Safety Proofing the Toilet
The phrase "ADA-compliant" refers to compliance with the Americans with Disabilities Act of 1990. Since the enactment of this law, all residential properties have been required to be accessible. ADA-compliant toilets range in height from 17 to 19 inches.
If an elderly person is unable to use or exit the toilet, they may become trapped or fall to the ground. The elderly should also not move using toilet paper holders or towel racks.
Caregivers can use a toilet with a raised seat or a toilet with a higher seat. Seniors should have access to hold bars or counters to help them stand after using the restroom.
Safety Proofing the Bathtub
Seniors who want to bathe in a tub should have fall prevention equipment installed. Suggestions for equipment include tub grab bars, transfer-friendly tub ledge rails, anti-slip matting, accessible soap dispensers, strategic towel placement, bath benches, and fall alert devices.
Safety Proofing the Shower
Showers are safer than tubs because the thresholds are lower, allowing seniors to avoid elevating their legs or tripping over ledges. Here are some shower safety guidelines for the elderly.
For the shower, stools, chairs with back supports, adjustable height, suction-cupped feet, armrests, bariatric seats, and other similar items should also be considered. When selecting a shower chair, keep your needs and ideal weight in mind.
Safety Proofing the Bathroom Floor
On the bathroom floor, there should be no lips, bumps, thresholds, throw rugs, or clutter. While refurbishing, non-slip tiles and vinyl flooring keep elders from slipping and falling.
If seniors are exposed to colors or shapes that interfere with their capacity to detect depth, they may develop vertigo.
Safety Proofing the Bathroom Sink
No plugs or wires should be near running water near sinks or vanities. All handicap metrics must adhere to ADA guidelines: The countertop height is 34 inches, and the faucet height is 48 inches.
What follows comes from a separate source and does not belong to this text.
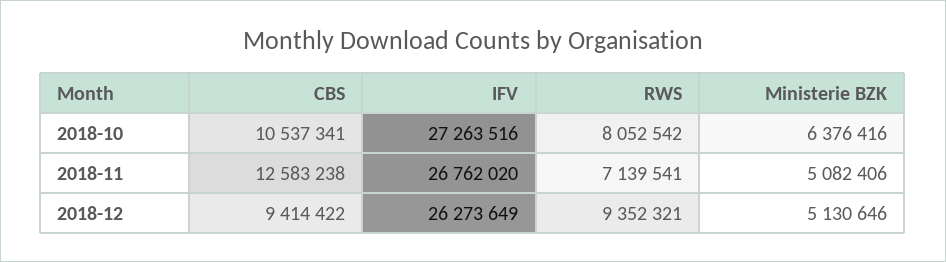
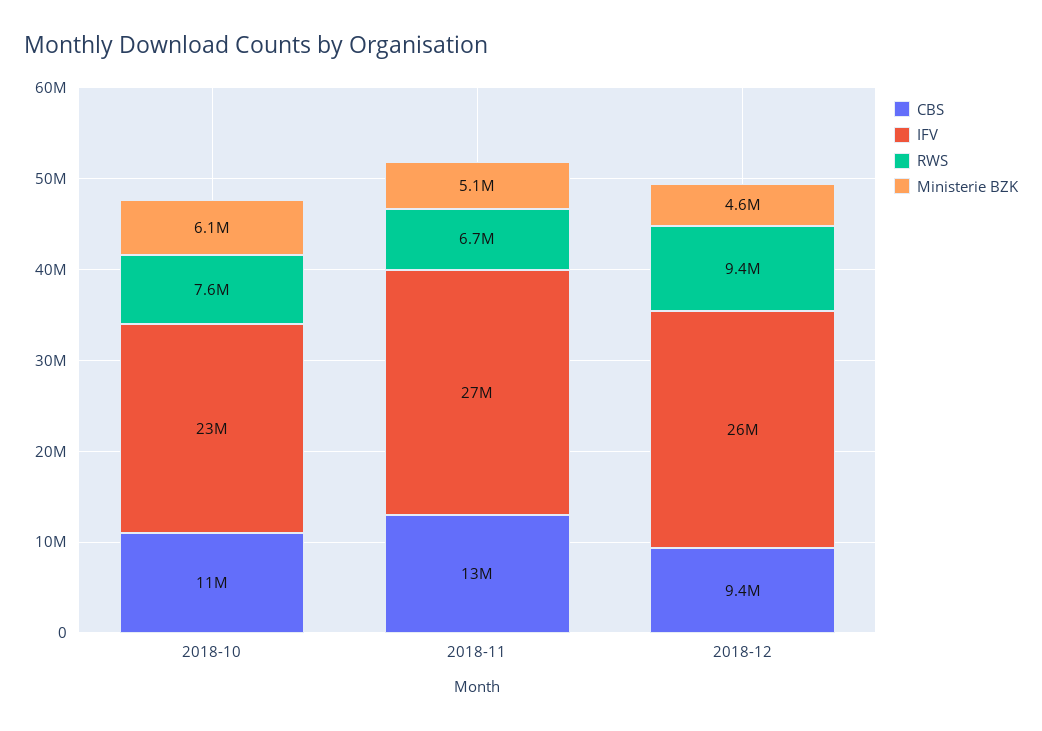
IFV, 2018-10: 27263516 -> 23000000
RWS, 2018-10: 8052542 -> 7600000
Ministerie BZK, 2018-10: 6376416 -> 6100000
RWS, 2018-11: 7139541 -> 6700000
Ministerie BZK, 2018-12: 5130646 -> 4600000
Because ADA-compliant dimensions are not always attainable in older homes, apartments, and mobile homes, modifications are the best alternative.
A larger or detachable faucet head, a soap dispenser, and outlet adapters are all possible pieces of equipment.
Safety Proofing the Personal Care Activity
In the bathroom, personal care activities such as tooth brushing, medication management, hair maintenance, and dressing are performed (excluding showering and toileting).
Personal care goods should be stored when not in use to avoid clutter. Personal care devices for the elderly with impaired physical and/or mental function, such as electric or wide-handled toothbrushes, toothpaste dispensers, easy-to-use razors, flexible mirrors, and more.
Safety Proofing the Lighting
Seniors' eyesight deteriorates, making it difficult and unsafe to navigate poorly lit environments. Make sure the restroom has enough illumination, especially at night. This can be done by installing always-on or motion-activated night lights.
Safety Proofing the Storage
Keep the restroom and floor clean to avoid falls, spills, fires, and other hazards. Vanities with towels and toiletries storage are common in bathrooms.
Other restrooms may necessitate some creativity. Put reachable shelves on any available wall space. Keep only the necessities in the bathroom and everything else outside.
Some elders are afraid of poorly fitted bathrooms with slick, harsh surfaces. After all, bathroom safety changes must be implemented as we get older.
As such, examine the comfort of your bathroom component by component and category by category. For assistance with equipment and measures, consult a rehabilitation specialist.